# 6309-7040 Xw Prototype



## noah1591 (Jun 25, 2005)

*Just finnished this on Sunday...*

Watch movement number: 6309

Watch serial number: 942763

Production date: Apr, 1979


----------



## pauluspaolo (Feb 24, 2003)

Quite like that - not sure about the hands but I like the dial & bezel insert







Can I ask what the "XW" means?? I saw your bezel inserts advertised elsewhere & will be sending you an email


----------



## mrteatime (Oct 25, 2006)

like that, nice and simple, like the red second hand. Cool watch


----------



## Bri (Nov 2, 2006)

Like this one, very unusual.

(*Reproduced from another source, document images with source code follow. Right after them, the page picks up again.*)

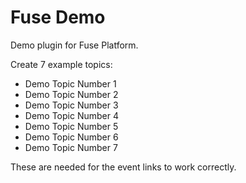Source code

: # Fuse Demo

Demo plugin for Fuse Platform. 

Create 7 example topics:

- Demo Topic Number 1
- Demo Topic Number 2
- Demo Topic Number 3
- Demo Topic Number 4
- Demo Topic Number 5
- Demo Topic Number 6
- Demo Topic Number 7

These are needed for the event links to work correctly.
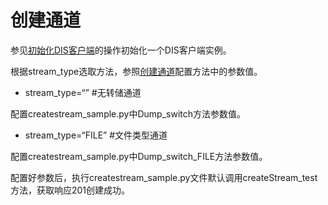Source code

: # 创建通道<a name="dgc_06_0027"></a>

参见[初始化DIS客户端](初始化DIS客户端-2.md#dgc_06_0026)的操作初始化一个DIS客户端实例。

根据stream\_type选取方法，参照[创建通道](https://support.huaweicloud.com/api-dis/dis_02_0016_01.html#)配置方法中的参数值。

-   stream\_type=“”     \#无转储通道

配置createstream\_sample.py中Dump\_switch方法参数值。

-   stream\_type=“FILE”     \#文件类型通道

配置createstream\_sample.py中Dump\_switch\_FILE方法参数值。

配置好参数后，执行createstream\_sample.py文件默认调用createStream\_test方法，获取响应201创建成功。

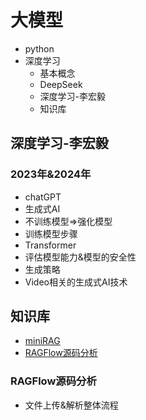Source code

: # 大模型

- python
- 深度学习
  - 基本概念
  - DeepSeek
  - 深度学习-李宏毅
  - 知识库


## 深度学习-李宏毅

### 2023年&2024年
- chatGPT
- 生成式AI
- 不训练模型=>强化模型
- 训练模型步骤
- Transformer
- 评估模型能力&模型的安全性
- 生成策略
- Video相关的生成式AI技术



## 知识库

- [miniRAG](https://github.com/wbccb/llm-study/tree/main/projects/MiniRAG)
- [RAGFlow源码分析](https://github.com/wbccb/llm-study/tree/main/docs/%E7%9F%A5%E8%AF%86%E5%BA%93/RAG/RAGFlow%E6%BA%90%E7%A0%81%E5%88%86%E6%9E%90)

### RAGFlow源码分析
- 文件上传&解析整体流程
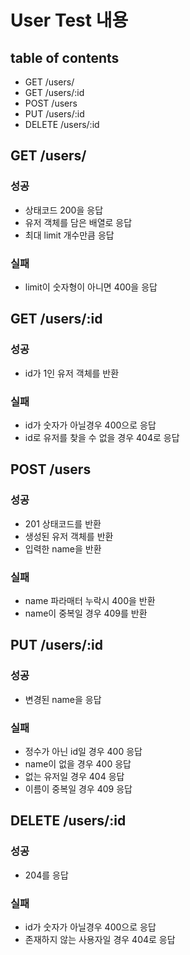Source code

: # User Test 내용

## table of contents
- GET /users/
- GET /users/:id
- POST /users
- PUT /users/:id
- DELETE /users/:id


## GET /users/

### 성공
- 상태코드 200을 응답
- 유저 객체를 담은 배열로 응답
- 최대 limit 개수만큼 응답

### 실패
- limit이 숫자형이 아니면 400을 응답



## GET /users/:id

### 성공
- id가 1인 유저 객체를 반환
### 실패
- id가 숫자가 아닐경우 400으로 응답
- id로 유저를 찾을 수 없을 경우 404로 응답


## POST /users

### 성공
- 201 상태코드를 반환
- 생성된 유저 객체를 반환
- 입력한 name을 반환

### 실패
- name 파라매터 누락시 400을 반환
- name이 중복일 경우 409를 반환


##  PUT /users/:id

### 성공
- 변경된 name을 응답

### 실패
- 정수가 아닌 id일 경우 400 응답
- name이 없을 경우 400 응답
- 없는 유저일 경우 404 응답
- 이름이 중복일 경우 409 응답


##  DELETE /users/:id

### 성공
- 204를 응답

### 실패
- id가 숫자가 아닐경우 400으로 응답
- 존재하지 않는 사용자일 경우 404로 응답
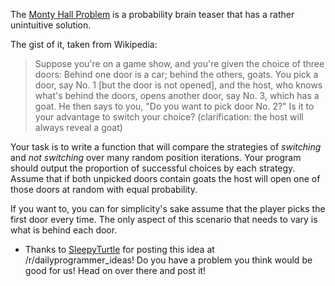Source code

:The [Monty Hall Problem](http://en.wikipedia.org/wiki/Monty_Hall_problem) is a probability brain teaser that has a rather unintuitive solution. 

The gist of it, taken from Wikipedia:
>Suppose you're on a game show, and you're given the choice of three doors: Behind one door is a car; behind the others, goats. You pick a door, say No. 1 [but the door is not opened], and the host, who knows what's behind the doors, opens another door, say No. 3, which has a goat. He then says to you, "Do you want to pick door No. 2?" Is it to your advantage to switch your choice?
(clarification: the host will always reveal a goat)

Your task is to write a function that will compare the strategies of *switching* and *not switching* over many random position iterations. Your program should output the proportion of successful choices by each strategy. Assume that if both unpicked doors contain goats the host will open one of those doors at random with equal probability. 

If you want to, you can for simplicity's sake assume that the player picks the first door every time. The only aspect of this scenario that needs to vary is what is behind each door. 

* Thanks to [SleepyTurtle](http://www.reddit.com/user/SleepyTurtle) for posting this idea at /r/dailyprogrammer_ideas! Do you have a problem you think would be good for us! Head on over there and post it!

From your title I take it you make/modify watches ?

Bri


----------



## noah1591 (Jun 25, 2005)

I just love the style of the old Seiko diver case, very classic but I wanted to add some more up-to-date touches with the hands dial and bezel...


----------



## noah1591 (Jun 25, 2005)

XW = 10watches

X= 10

W = watches


----------



## Doctor Varney (Jul 21, 2007)

Quite impressive.


----------



## bill (Oct 16, 2004)

Did you screen print that dial?

Oh and i like the watch.


----------



## noah1591 (Jun 25, 2005)

not screen printed the numbers are raised lume paint, a little hard to see in the angle of the photo


----------